- Text block
╔══

Summary: A reliable multicast framework for light-weight sessions and application level framing

From: Andrew Miklas <agmiklas_at_cs.toronto.edu>
Date: Tue, 31 Oct 2006 01:26:24 -0500

This paper describes the Scalable Reliable Multicast (SRM) protocol. This is
a transport-layer protocol that supplies (as its name implies) reliable
messaging for multicast groups in a scalable way. Note that the protocol
assumes the existence of a network-layer protocol that supports multicast
(ie. IP Multicast). The protocol also assumes that the application will
provide some sort of naming scheme for "application data units" that the
protocol can use to report transmission errors and request re-transmission.

The authors begin by describing why reliable multicast is difficult. The
basic problem is that many of the techniques used in unicast networks don't
carry over well to multicast. For example, a simple design might have each
receiver send ACKs back to the transmitter. However, this design will not
scale, since the sender will suffer "ack implosion" as its downstream link is
jammed by all the incoming ack requests. Using unicast ACKs would also
require the sender to both know the identity of every receiver, and
independently track the progress of each. This would break one of the key
abstractions of IP Multicast -- senders don't track receivers, but instead
simply publish to a channel to which some number of receivers are subscribed.

╚══

- About this exercise
Reproduce the stretch of the reliable multicast summary from "The authors begin" through "receivers are subscribed.", substituting "source" for "transmitter".

- Dataset content

╔══

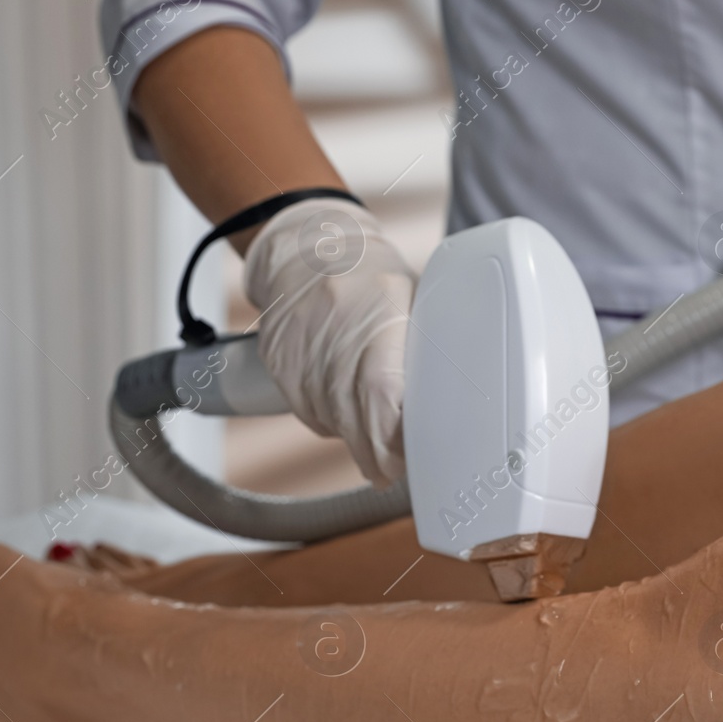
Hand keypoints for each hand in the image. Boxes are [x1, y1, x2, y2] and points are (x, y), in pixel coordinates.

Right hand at [244, 198, 418, 487]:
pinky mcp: (279, 360)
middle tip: (391, 472)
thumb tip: (443, 410)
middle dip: (375, 455)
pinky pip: (306, 410)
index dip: (392, 436)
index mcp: (382, 308)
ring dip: (354, 438)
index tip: (406, 459)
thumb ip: (424, 350)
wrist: (307, 249)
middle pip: (353, 416)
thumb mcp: (412, 299)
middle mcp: (337, 327)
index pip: (382, 390)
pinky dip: (328, 420)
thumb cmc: (372, 278)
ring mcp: (302, 346)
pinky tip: (342, 409)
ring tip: (371, 439)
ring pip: (328, 420)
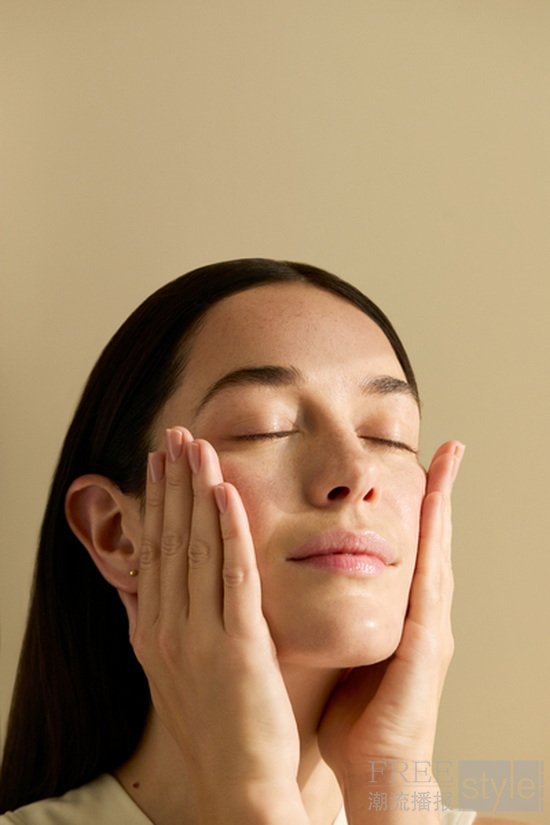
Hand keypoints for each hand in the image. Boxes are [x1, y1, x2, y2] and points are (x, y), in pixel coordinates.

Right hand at [118, 428, 306, 821]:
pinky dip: (230, 530)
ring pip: (197, 548)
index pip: (154, 551)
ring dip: (197, 492)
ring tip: (199, 446)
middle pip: (170, 539)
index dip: (158, 502)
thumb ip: (159, 627)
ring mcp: (199, 636)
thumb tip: (146, 591)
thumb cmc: (214, 728)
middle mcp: (168, 629)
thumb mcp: (171, 675)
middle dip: (173, 482)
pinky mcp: (237, 646)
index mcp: (153, 633)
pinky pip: (234, 575)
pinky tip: (229, 493)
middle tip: (177, 435)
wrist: (238, 784)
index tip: (160, 462)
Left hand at [317, 440, 464, 781]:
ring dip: (444, 508)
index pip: (408, 550)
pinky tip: (436, 512)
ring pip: (437, 554)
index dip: (415, 510)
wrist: (377, 775)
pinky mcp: (427, 645)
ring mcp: (431, 628)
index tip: (416, 467)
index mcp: (400, 617)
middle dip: (439, 495)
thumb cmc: (357, 721)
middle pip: (431, 542)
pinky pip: (431, 584)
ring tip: (447, 463)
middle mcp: (422, 616)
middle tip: (448, 450)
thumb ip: (339, 622)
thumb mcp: (345, 656)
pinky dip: (435, 545)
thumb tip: (311, 595)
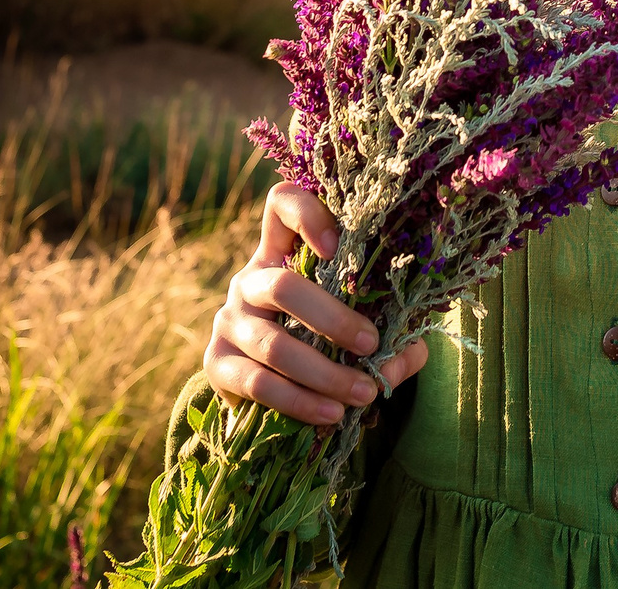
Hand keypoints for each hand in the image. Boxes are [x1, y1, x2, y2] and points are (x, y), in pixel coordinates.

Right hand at [202, 183, 427, 425]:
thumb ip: (395, 337)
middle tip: (372, 344)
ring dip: (324, 373)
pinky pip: (257, 383)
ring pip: (273, 344)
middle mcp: (250, 278)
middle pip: (282, 285)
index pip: (281, 204)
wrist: (273, 385)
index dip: (307, 214)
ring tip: (364, 393)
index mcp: (284, 251)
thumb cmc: (329, 340)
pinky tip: (332, 414)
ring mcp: (229, 320)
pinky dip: (300, 402)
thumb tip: (401, 358)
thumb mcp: (364, 327)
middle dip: (333, 319)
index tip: (338, 245)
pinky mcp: (216, 363)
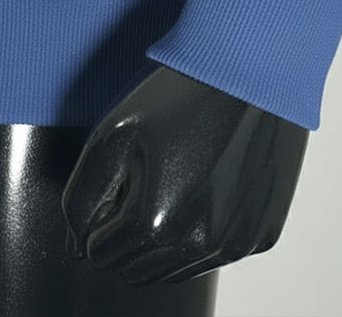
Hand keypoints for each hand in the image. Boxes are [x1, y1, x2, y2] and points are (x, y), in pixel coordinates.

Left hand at [61, 62, 308, 285]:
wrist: (253, 71)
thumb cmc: (183, 94)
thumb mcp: (112, 135)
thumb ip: (81, 199)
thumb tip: (78, 246)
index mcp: (155, 224)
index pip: (99, 255)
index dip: (102, 216)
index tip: (123, 178)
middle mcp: (200, 244)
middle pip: (137, 270)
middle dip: (130, 233)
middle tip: (150, 178)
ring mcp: (236, 242)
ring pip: (177, 269)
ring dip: (168, 237)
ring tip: (182, 178)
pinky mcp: (263, 233)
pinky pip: (218, 253)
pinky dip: (208, 230)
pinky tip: (213, 184)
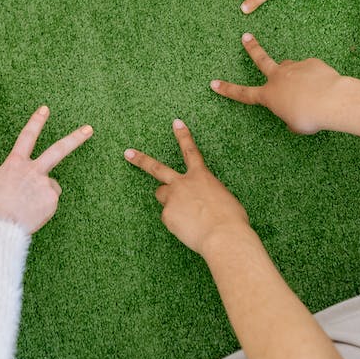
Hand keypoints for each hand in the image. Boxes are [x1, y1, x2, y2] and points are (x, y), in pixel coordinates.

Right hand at [0, 106, 92, 232]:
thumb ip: (10, 179)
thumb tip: (19, 186)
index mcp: (14, 164)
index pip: (27, 136)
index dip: (36, 122)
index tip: (45, 109)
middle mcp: (33, 170)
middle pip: (58, 150)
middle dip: (75, 138)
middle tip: (89, 129)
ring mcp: (44, 184)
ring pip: (51, 187)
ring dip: (42, 196)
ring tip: (26, 208)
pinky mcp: (51, 200)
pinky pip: (49, 204)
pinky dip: (42, 210)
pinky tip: (30, 216)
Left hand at [124, 119, 248, 254]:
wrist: (223, 236)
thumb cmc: (232, 220)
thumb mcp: (224, 199)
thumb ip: (208, 194)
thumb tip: (201, 202)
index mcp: (201, 176)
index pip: (190, 151)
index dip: (183, 136)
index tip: (176, 122)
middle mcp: (183, 183)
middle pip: (157, 168)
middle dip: (141, 160)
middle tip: (128, 153)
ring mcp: (172, 198)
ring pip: (162, 195)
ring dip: (168, 200)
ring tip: (185, 214)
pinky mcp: (167, 215)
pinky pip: (169, 218)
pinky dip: (177, 223)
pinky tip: (189, 229)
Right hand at [210, 33, 342, 134]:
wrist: (331, 100)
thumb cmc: (311, 116)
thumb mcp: (296, 125)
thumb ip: (290, 117)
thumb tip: (293, 112)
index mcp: (269, 95)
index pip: (243, 94)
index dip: (227, 89)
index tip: (214, 83)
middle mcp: (278, 77)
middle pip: (261, 59)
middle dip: (252, 48)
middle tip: (246, 36)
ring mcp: (294, 67)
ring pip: (290, 68)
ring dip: (295, 76)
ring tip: (309, 89)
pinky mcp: (311, 63)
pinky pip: (311, 71)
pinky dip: (315, 79)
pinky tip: (324, 87)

╚══

- Output of the exercise
The authors begin by describing why reliable multicast is difficult. The
basic problem is that many of the techniques used in unicast networks don't
carry over well to multicast. For example, a simple design might have each
receiver send ACKs back to the source. However, this design will not
scale, since the sender will suffer "ack implosion" as its downstream link is
jammed by all the incoming ack requests. Using unicast ACKs would also
require the sender to both know the identity of every receiver, and
independently track the progress of each. This would break one of the key
abstractions of IP Multicast -- senders don't track receivers, but instead
simply publish to a channel to which some number of receivers are subscribed.